→ Task to complete:
Set out the lines from the one with "common name: Cottonwool gall" through the one with "scientific name: Pero honestaria", both included, as a JSON list of strings with one string per line and no blank lines. Give only those lines, and leave the pictures out.

Stored data entries
====================

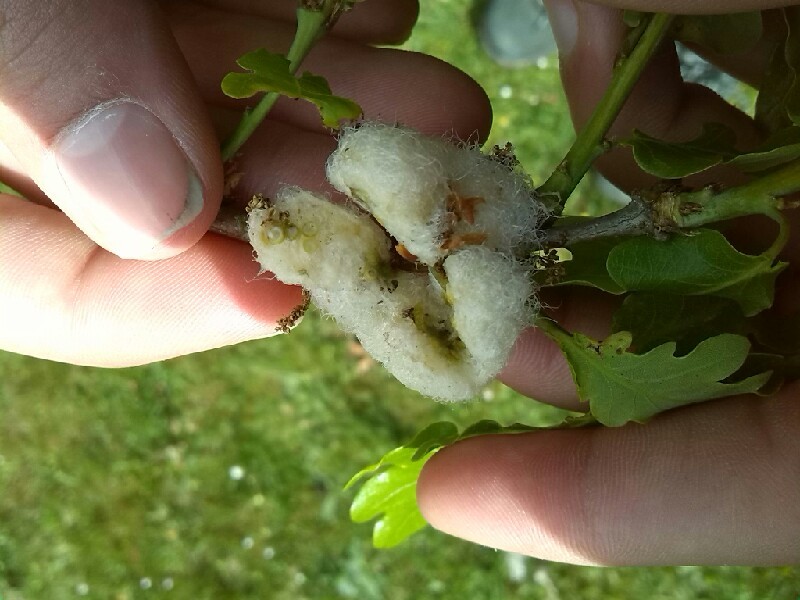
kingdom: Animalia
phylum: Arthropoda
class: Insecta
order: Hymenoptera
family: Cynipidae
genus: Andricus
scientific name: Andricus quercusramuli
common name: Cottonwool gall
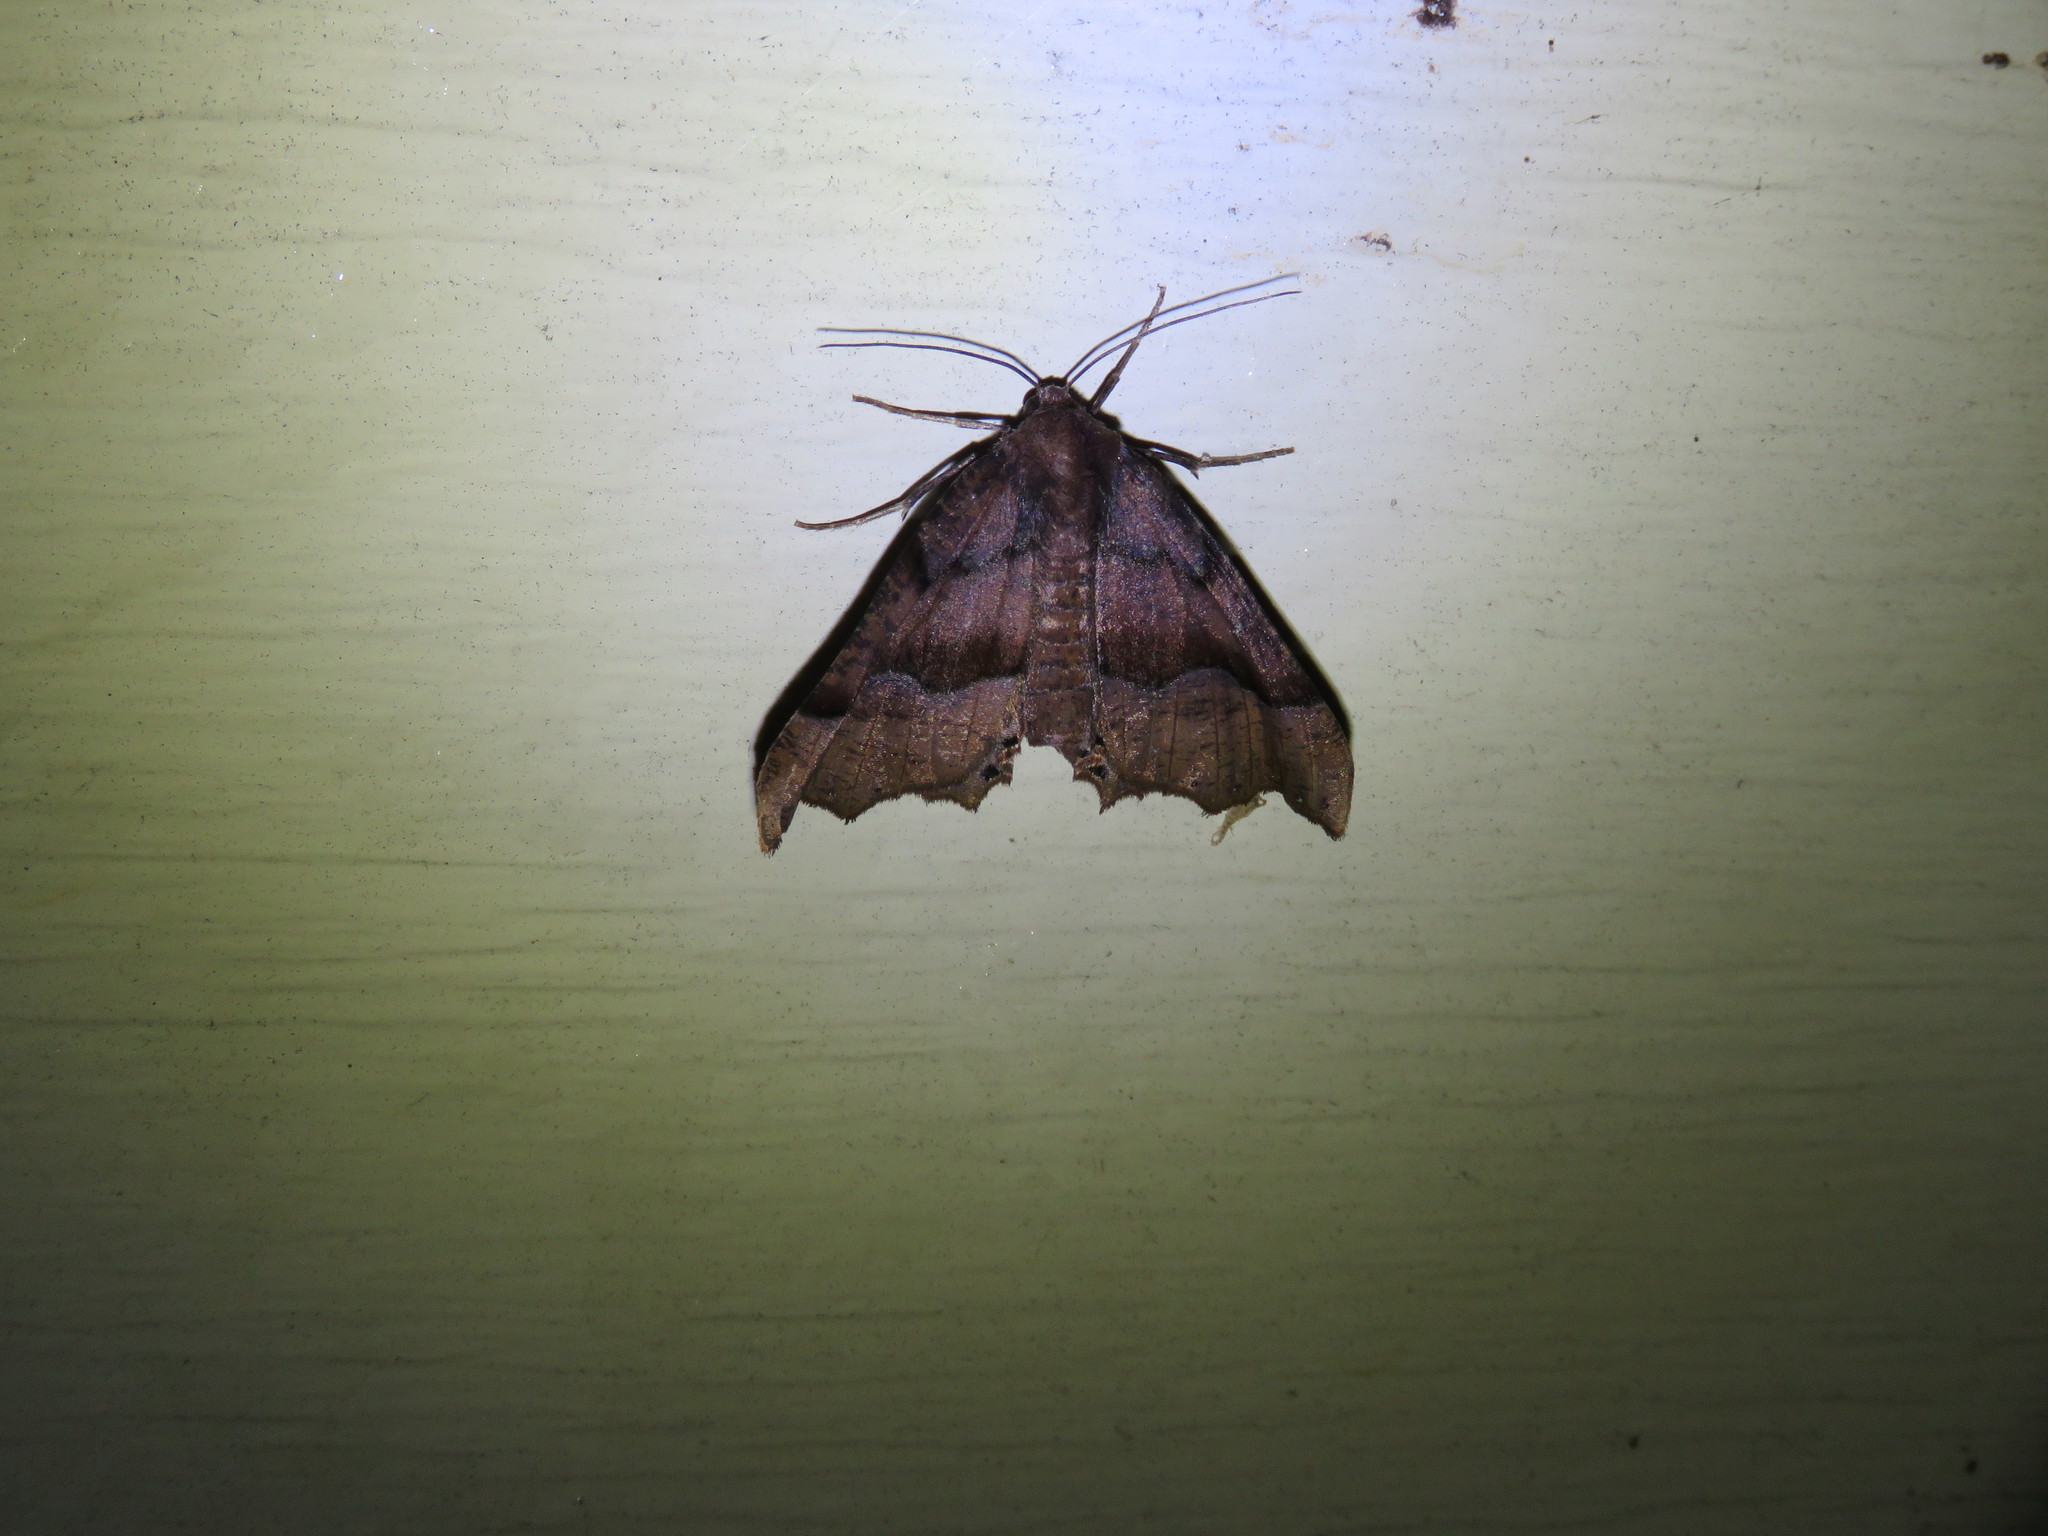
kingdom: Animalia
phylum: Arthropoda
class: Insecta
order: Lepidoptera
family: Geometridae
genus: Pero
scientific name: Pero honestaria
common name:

====================

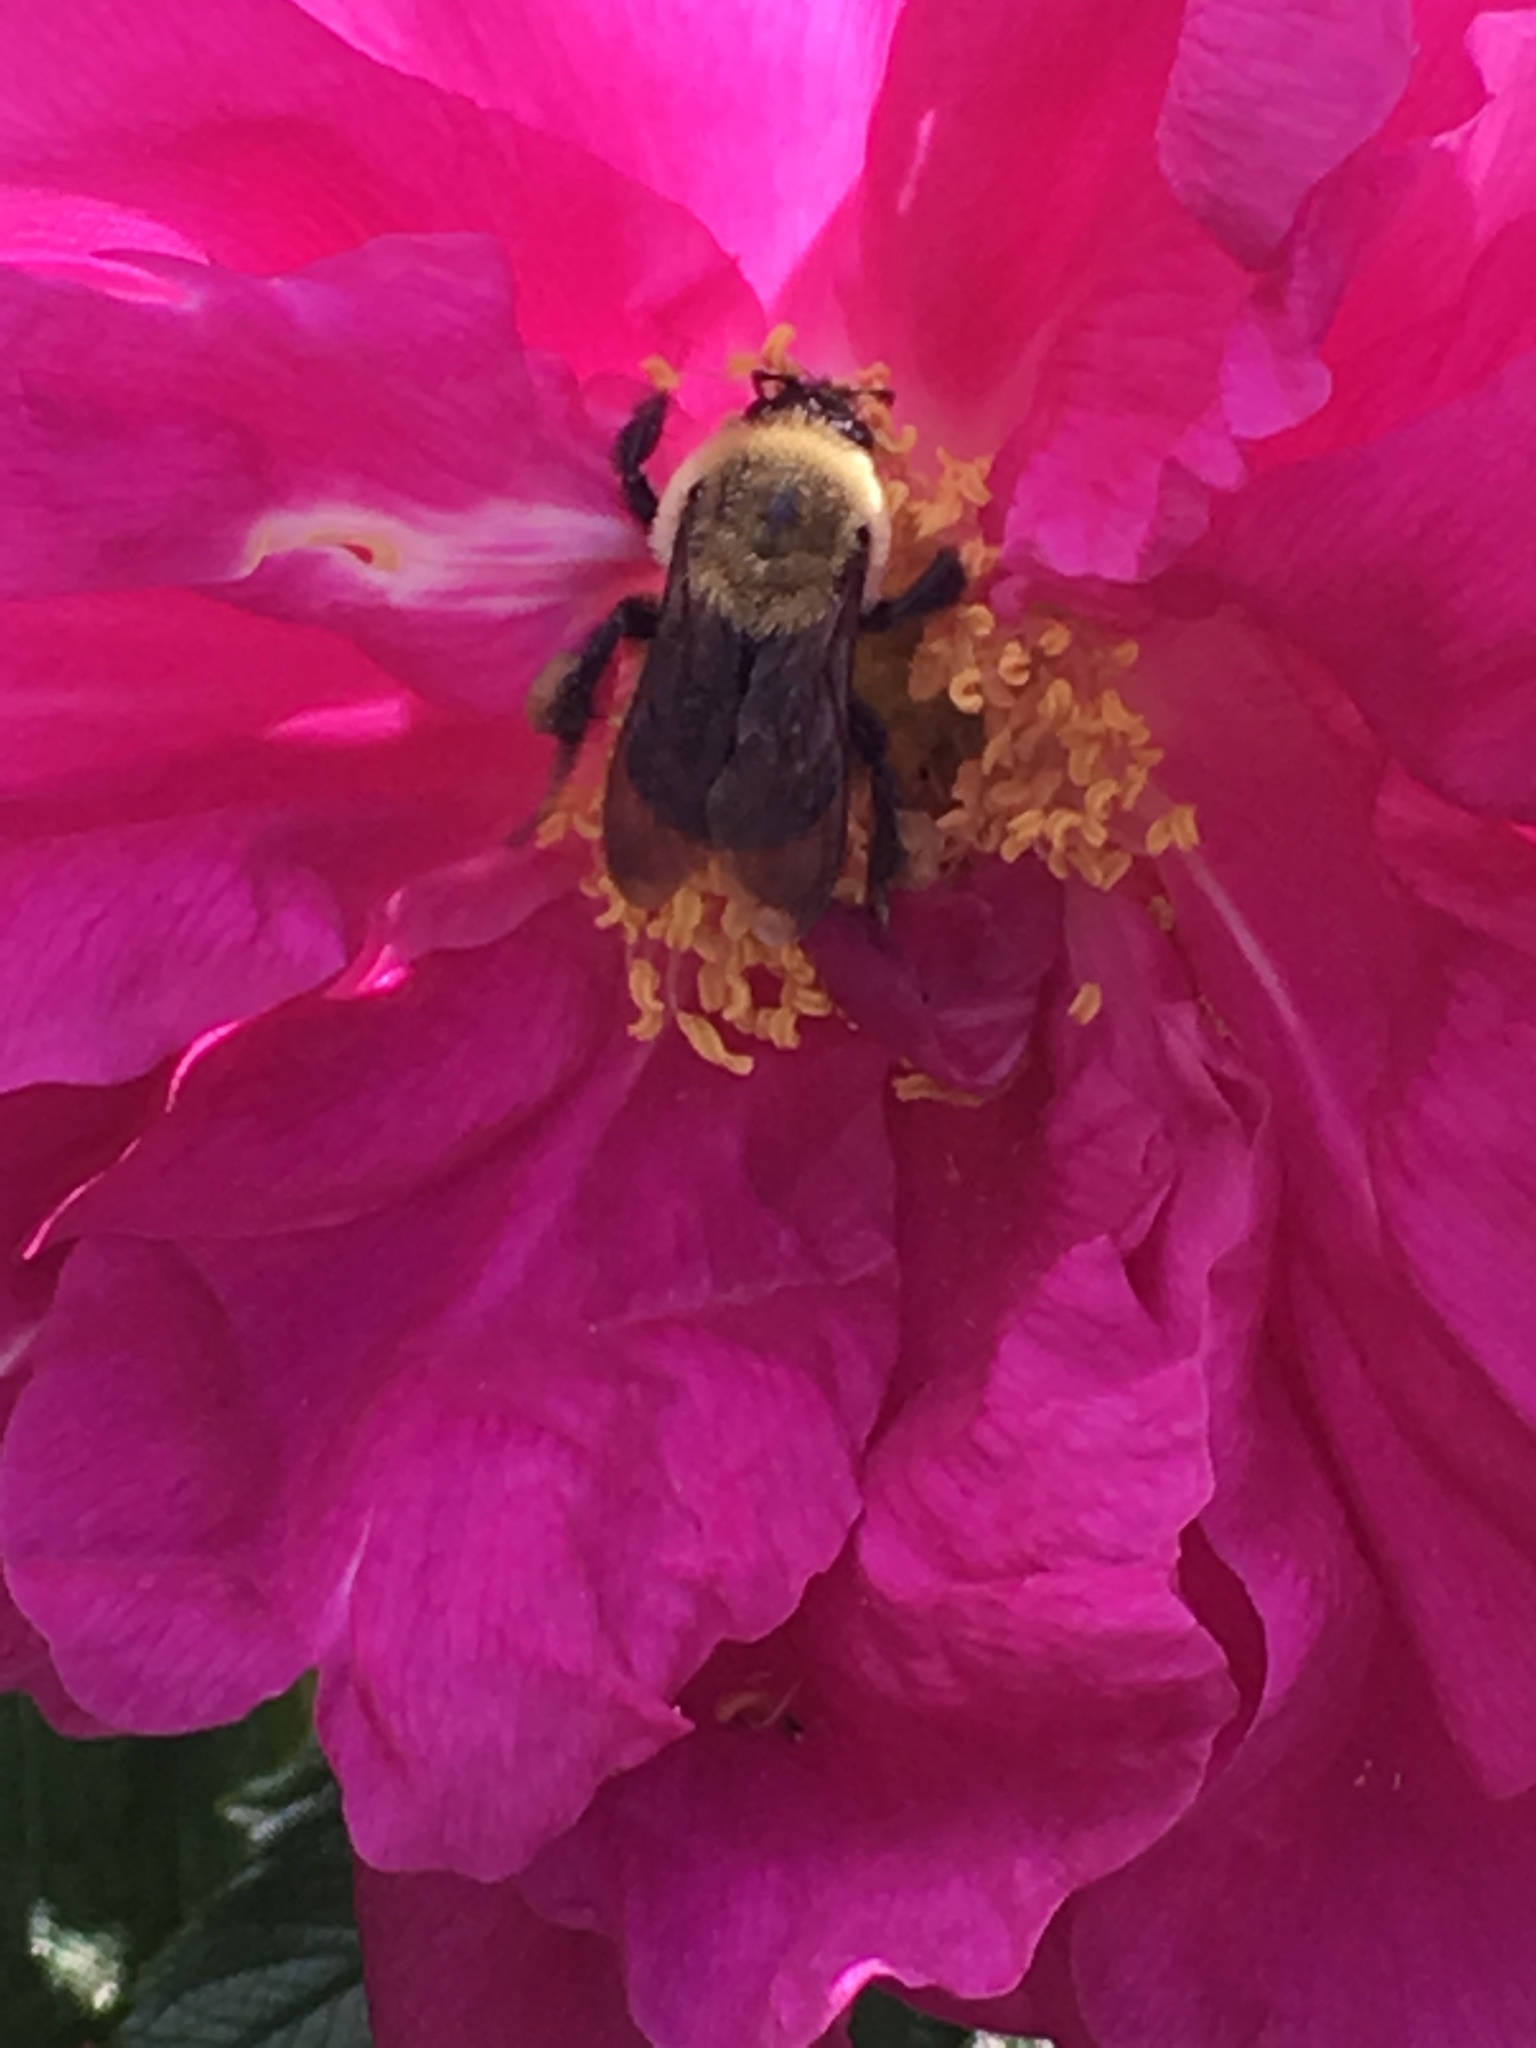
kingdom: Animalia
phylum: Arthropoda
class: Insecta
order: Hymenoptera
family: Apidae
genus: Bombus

====================

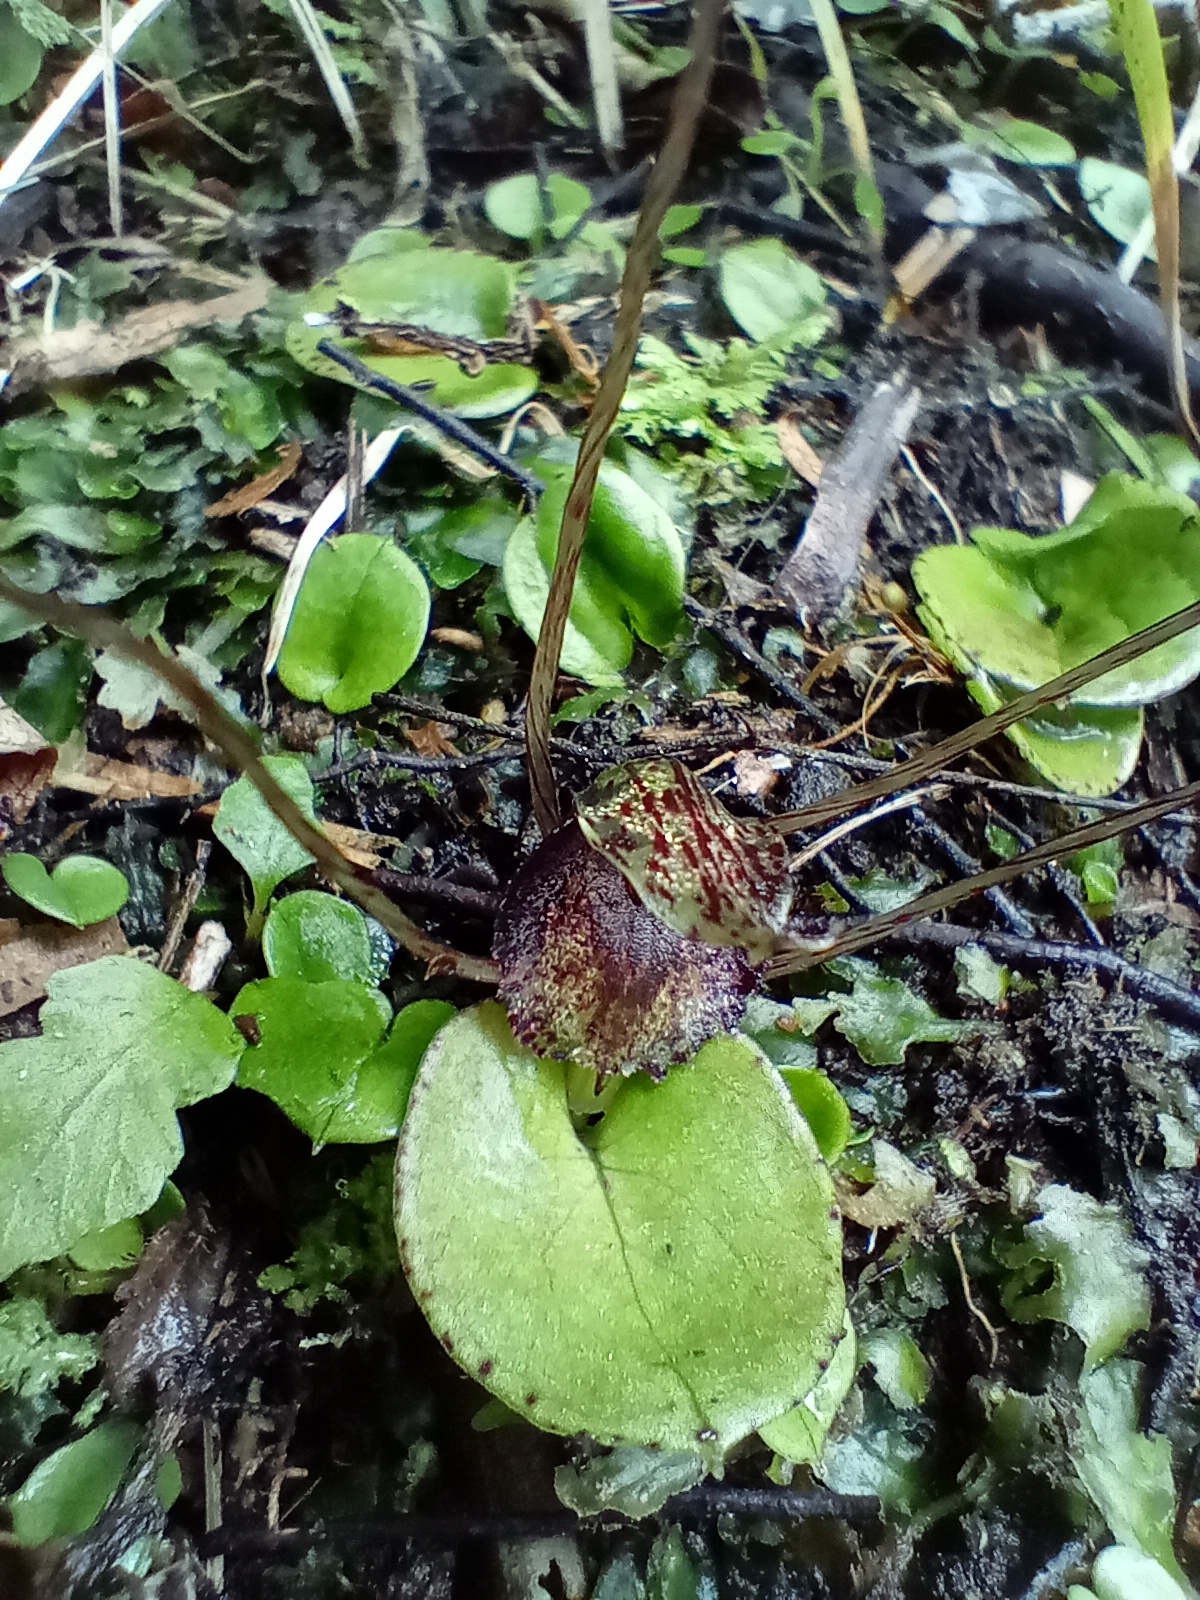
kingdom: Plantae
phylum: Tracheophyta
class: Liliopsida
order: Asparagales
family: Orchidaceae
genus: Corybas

====================

→ Reply:
[
  "common name: Cottonwool gall",
  "kingdom: Animalia",
  "phylum: Arthropoda",
  "class: Insecta",
  "order: Lepidoptera",
  "family: Geometridae",
  "genus: Pero",
  "scientific name: Pero honestaria"
]